Os Estados Unidos, por exemplo, afirmam que, dos 2 bilhões de dólares aprovados para ajuda humanitária ao Haiti, 1,15 bilhão foi entregue, e a quantia restante está bloqueada no Congresso - a Casa ainda precisa dar sinal verde ao envio, por questões burocráticas. O Banco Mundial espera terminar de entregar 749 milhões de dólares no final de 2011; o FMI aprovou o perdão da dívida haitiana, de 268 milhões; e o Banco Interamericano de Desenvolvimento (BID) destinou 176 milhões ao Haiti durante 2010. A União Europeia informa que, do 1,235 bilhão de euros que ofereceu para a reconstrução haitiana, até agora concedeu apenas cerca de um terço. A Unasul prometia 100 milhões de dólares. Deu 75% disso por enquanto.

Em setembro de 2010, o chefe da missão para a estabilização no Haiti (Minustah), Edmond Mulet, disse no Conselho de Segurança da ONU que, descontado o perdão de dívidas, naquela época o Haiti havia recebido só 20% do prometido. Um protesto a que se juntou o padre Ángel García, presidente da ONG espanhola Mensageiros de La Paz, que disse à agência de notícias Efe que no Haiti "não se reconstruiu nada". De acordo com o ex-ministro haitiano Gérald Michel Mathurin, o governo local é "frouxo" e "não sabe coordenar". Além da corrupção, que segundo relatório de 2010 da ONG Transparência Internacional continua sendo um dos principais males do país, o Haiti sofre com uma crise política que nunca termina.

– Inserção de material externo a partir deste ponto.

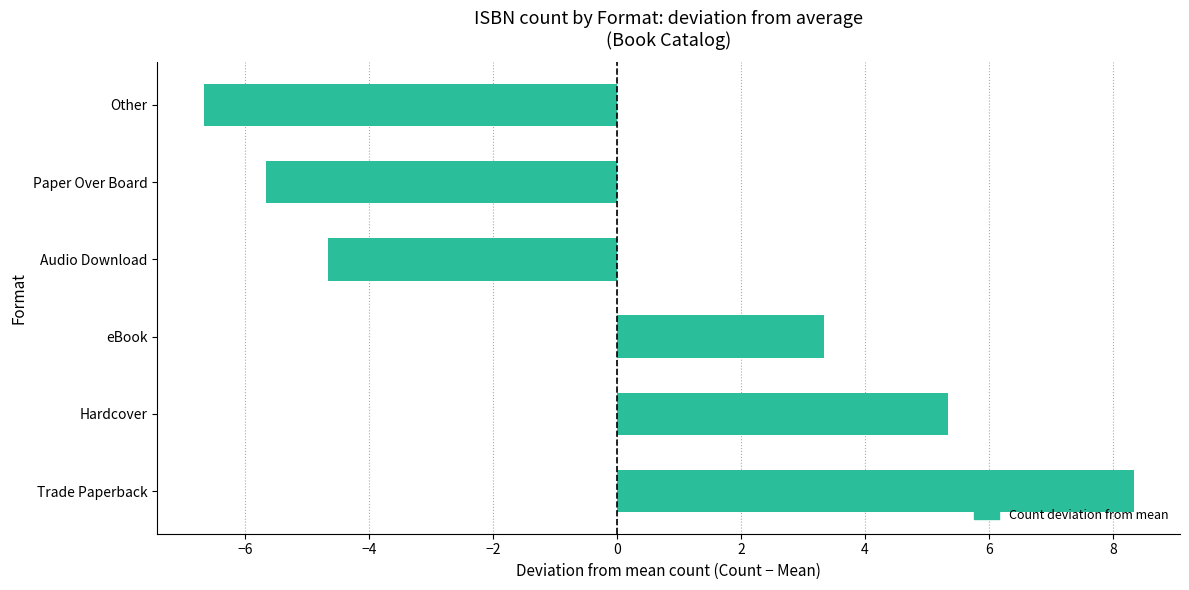

What is the change in value from Paper Over Board to Other?

-1.0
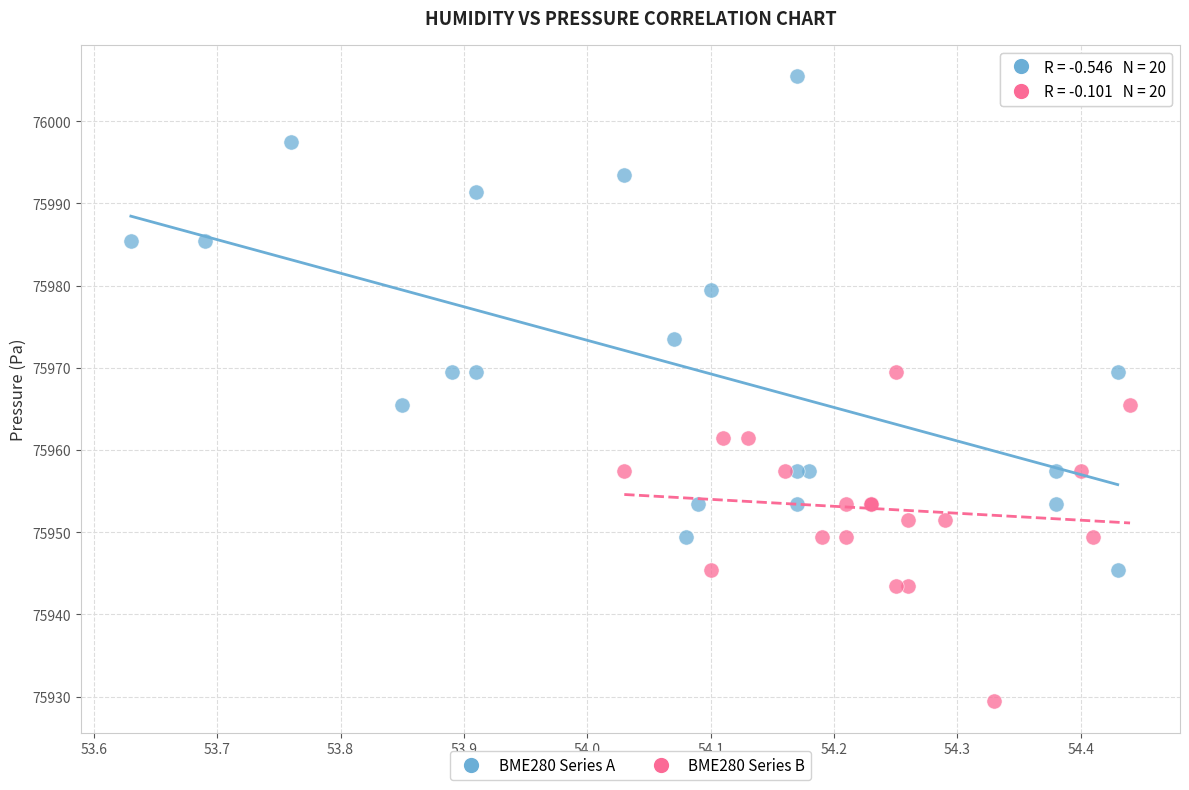

Which series contains the lowest Y value?

BME280 Series B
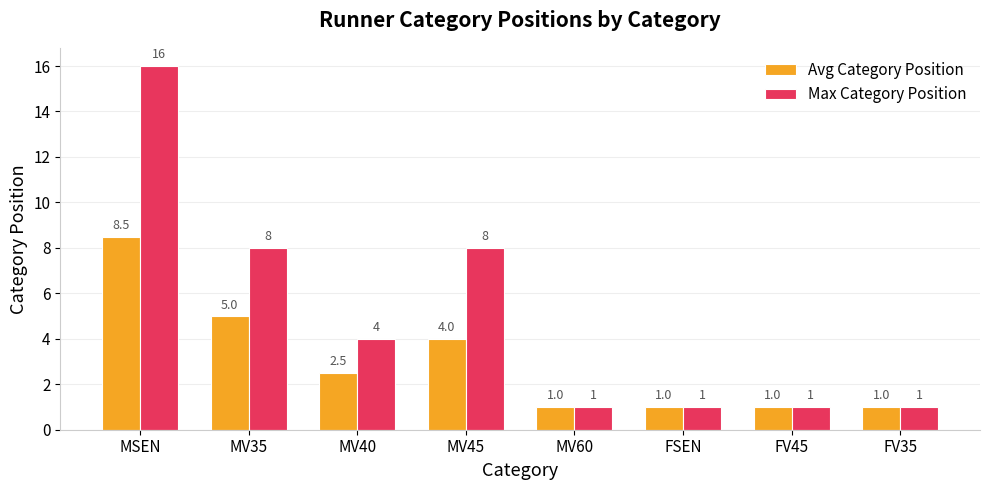

Reading left to right, list all the values displayed in this chart.

Avg Category Position: 8.5	5.0	2.5	4.0	1.0	1.0	1.0	1.0
Max Category Position: 16.0	8.0	4.0	8.0	1.0	1.0	1.0	1.0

Vinte anos - Para piorar ainda mais a situação, a epidemia de cólera ocorrida em outubro, que já deixou mais de 3.400 mortos, criou novas necessidades. A ONU tenta arrecadar 164 milhões de dólares para combater a epidemia, embora só tenha recebido um quinto dessa quantia, segundo disse em dezembro o diretor-geral do Unicef, Anthony Lake. Este panorama faz com que se calcule que a "refundação" do Haiti levará cerca de 20 anos para se concretizar, de acordo com o ministro de Turismo, Patrick Delatour. Poucas reconstruções ocorreram nas zonas afetadas e em favor dos 1,5 milhão de desabrigados - que se somaram à grande quantidade de pessoas que já não tinham acesso a serviços básicos no país.

Segundo os últimos números, um ano depois da tragédia, cerca de 1,3 milhão dos desabrigados continuam vivendo em 1.300 acampamentos. Segundo o governo, faltam 5 bilhões para oferecer aos desabrigados instalações melhores que as tendas nas quais muitos deles vivem amontoados e expostos a problemas decorrentes de falta de higiene e segurança. Muitas ruas continuam obstruídas por boa parte dos mais de 20 milhões de metros cúbicos de escombros espanlhados pela capital. No lado econômico, milhares de pessoas ficaram sem fontes de subsistência em um contexto no qual 30% dos postos de trabalho disponíveis antes do tremor foram perdidos, o que agravou o já elevadíssimo índice de desemprego.